> [Tâche à effectuer]:
Renvoie toutes les lignes ci-dessous telles quelles, mais sans les images.

> [Données extraites]:
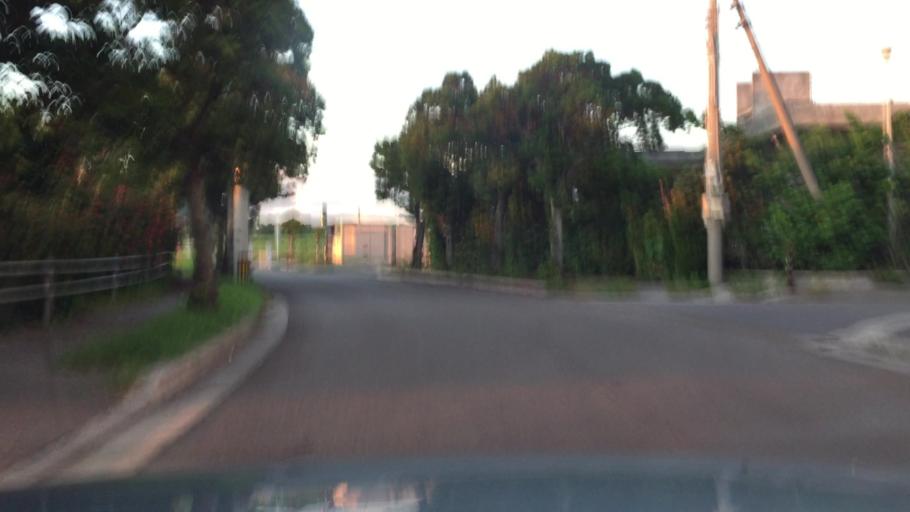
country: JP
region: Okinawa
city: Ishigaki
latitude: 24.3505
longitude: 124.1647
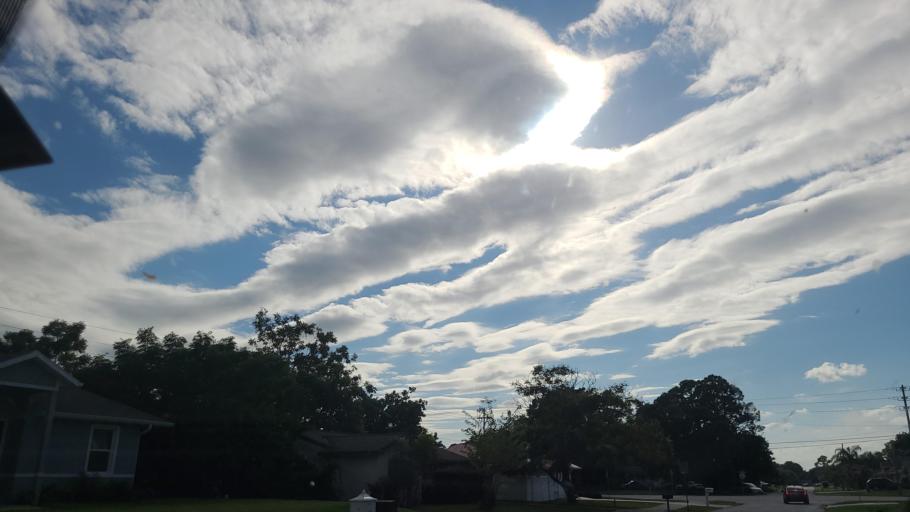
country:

> [Solution du problème]:
country: JP
region: Okinawa
city: Ishigaki
latitude: 24.3505
longitude: 124.1647
country:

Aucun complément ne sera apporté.